Quelles sont les spécificités de l’impression 3D alimentaire ?

Les imprimantes 3D alimentaires fonctionnent grosso modo comme les imprimantes à dépôt de fil personnelles et sont apparues très vite dans les labos universitaires et les fablab. Elles impriment de la nourriture véritable, contenue généralement dans des seringues. Certaines imprimantes fonctionnent également par dépôt de liant. Imprimer de la nourriture pose de nombreuses problématiques. Tout d’abord au niveau de la texture du matériau en entrée. Ensuite l’autre gros problème est la tenue de l’objet 3D imprimé. Imprimer des aliments nécessite également de respecter les normes d’hygiène et de sécurité alimentaire. Cela a un fort impact sur la construction des machines !

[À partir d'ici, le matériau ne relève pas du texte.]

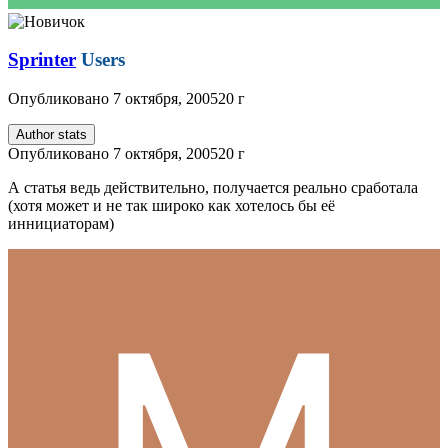
Sprinter
Users
Опубликовано
7 октября, 2005
20 г
Author stats
Опубликовано
7 октября, 2005
20 г
А статья ведь действительно, получается реально сработала
(хотя может и не так широко как хотелось бы её
иннициаторам)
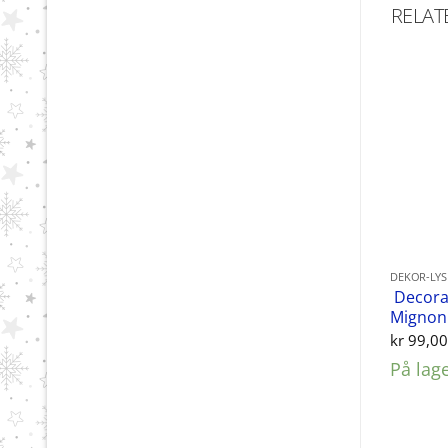
RELAT
DEKOR-LY
Decorat
Mignon
kr
99,0
På lag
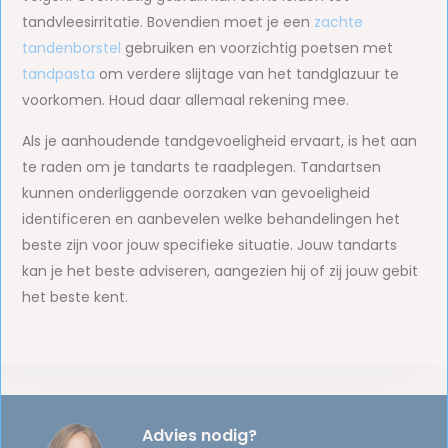
tandvleesirritatie. Bovendien moet je een
zachte
tandenborstel
gebruiken en voorzichtig poetsen met
tandpasta
om verdere slijtage van het tandglazuur te
voorkomen. Houd daar allemaal rekening mee.
Als je aanhoudende tandgevoeligheid ervaart, is het aan
te raden om je tandarts te raadplegen. Tandartsen
kunnen onderliggende oorzaken van gevoeligheid
identificeren en aanbevelen welke behandelingen het
beste zijn voor jouw specifieke situatie. Jouw tandarts
kan je het beste adviseren, aangezien hij of zij jouw gebit
het beste kent.
Advies nodig?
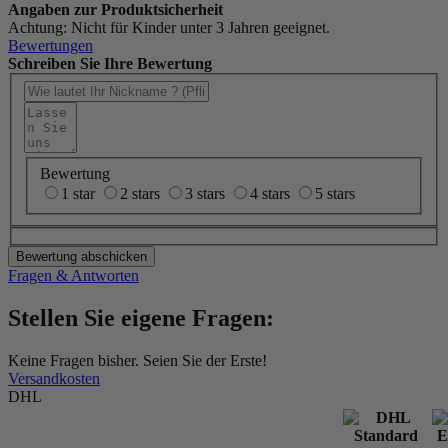
Angaben zur Produktsicherheit
Achtung: Nicht für Kinder unter 3 Jahren geeignet.
Bewertungen
Schreiben Sie Ihre Bewertung
Bewertung
1 star
2 stars
3 stars
4 stars
5 stars
Bewertung abschicken
Fragen & Antworten
Stellen Sie eigene Fragen:
Keine Fragen bisher. Seien Sie der Erste!
Versandkosten
DHL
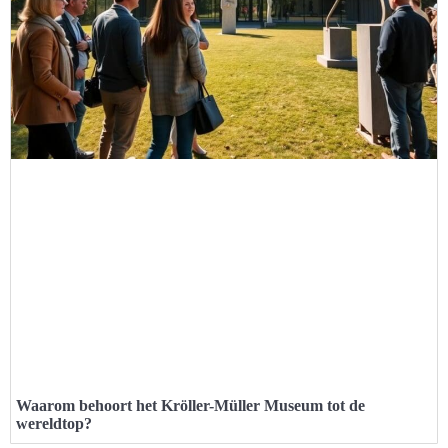
Waarom behoort het Kröller-Müller Museum tot de
wereldtop?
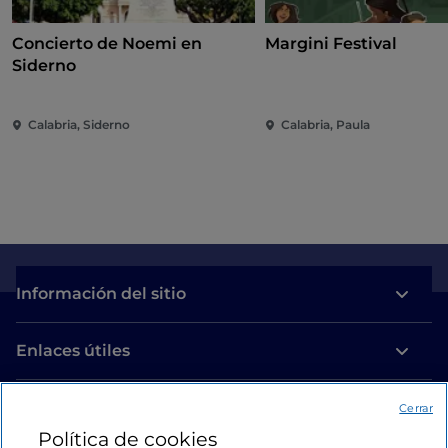
Concierto de Noemi en
Margini Festival
Siderno
Calabria, Siderno
Calabria, Paula
Información del sitio
Enlaces útiles
Acceso
Cerrar
Política de cookies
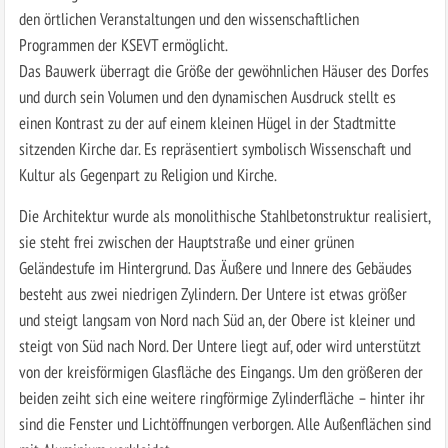
den örtlichen Veranstaltungen und den wissenschaftlichen
Programmen der KSEVT ermöglicht.
Das Bauwerk überragt die Größe der gewöhnlichen Häuser des Dorfes
und durch sein Volumen und den dynamischen Ausdruck stellt es
einen Kontrast zu der auf einem kleinen Hügel in der Stadtmitte
sitzenden Kirche dar. Es repräsentiert symbolisch Wissenschaft und
Kultur als Gegenpart zu Religion und Kirche.
Die Architektur wurde als monolithische Stahlbetonstruktur realisiert,
sie steht frei zwischen der Hauptstraße und einer grünen
Geländestufe im Hintergrund. Das Äußere und Innere des Gebäudes
besteht aus zwei niedrigen Zylindern. Der Untere ist etwas größer
und steigt langsam von Nord nach Süd an, der Obere ist kleiner und
steigt von Süd nach Nord. Der Untere liegt auf, oder wird unterstützt
von der kreisförmigen Glasfläche des Eingangs. Um den größeren der
beiden zeiht sich eine weitere ringförmige Zylinderfläche – hinter ihr
sind die Fenster und Lichtöffnungen verborgen. Alle Außenflächen sind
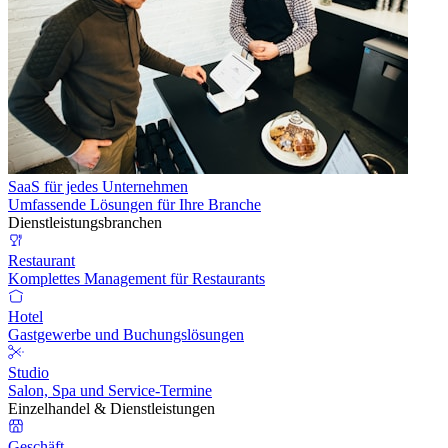
SaaS für jedes Unternehmen
Umfassende Lösungen für Ihre Branche
Dienstleistungsbranchen
Restaurant
Komplettes Management für Restaurants
Hotel
Gastgewerbe und Buchungslösungen
Studio
Salon, Spa und Service-Termine
Einzelhandel & Dienstleistungen
Geschäft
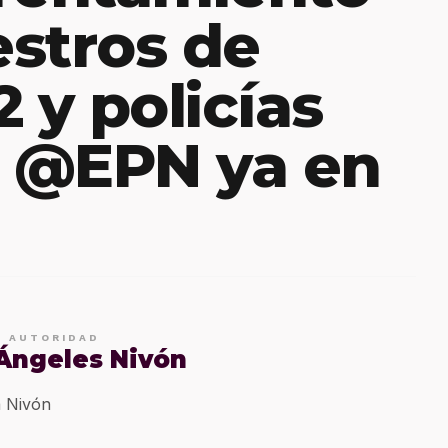
stros de
 y policías
; @EPN ya en
E AUTORIDAD
 Ángeles Nivón
 Nivón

Imprimer de la nourriture : est ce possible ? pour quoi faire ?

Il est temps de lever tout de suite une ambiguïté : les imprimantes 3D ne sont pas là pour remplacer les cuisiniers et les pâtissiers ! Comme dans les autres secteurs où l’impression 3D connaît des applications productives, cela vient en complémentarité des autres techniques de fabrication. Parmi les grands avantages de l’impression 3D on peut citer :

  • la réduction de la perte de matériau,
  • le sur-mesure et la personnalisation,
  • la capacité à produire des designs complexes,
  • le gain de temps…

2. Le lexique de l’impression 3D et de la fabrication numérique pour l’alimentaire

Vous retrouverez ici les principaux termes utilisés dans la fabrication numérique et l’impression 3D alimentaire, en tout cas ceux que nous utilisons au quotidien. Nous avons essayé d’être le plus exhaustif mais il nous manque sûrement des entrées, n’hésitez pas à nous écrire pour le compléter !

Le lexique étant déjà très volumineux (100 entrées), nous avons décidé de le séparer de cet article, il se trouve sur cette page.

En conclusion, l’impression 3D alimentaire a beaucoup à voir avec le monde de l’impression 3D et beaucoup de contraintes à intégrer en provenance de la production alimentaire. Les imprimantes 3D d’aliments sont apparues il y a bientôt 15 ans. Et pourtant nous sommes loin de voir des imprimantes dans les restaurants du monde entier. Dans les prochains articles, nous allons nous pencher sur les matériaux et les défis à relever pour l’impression 3D alimentaire.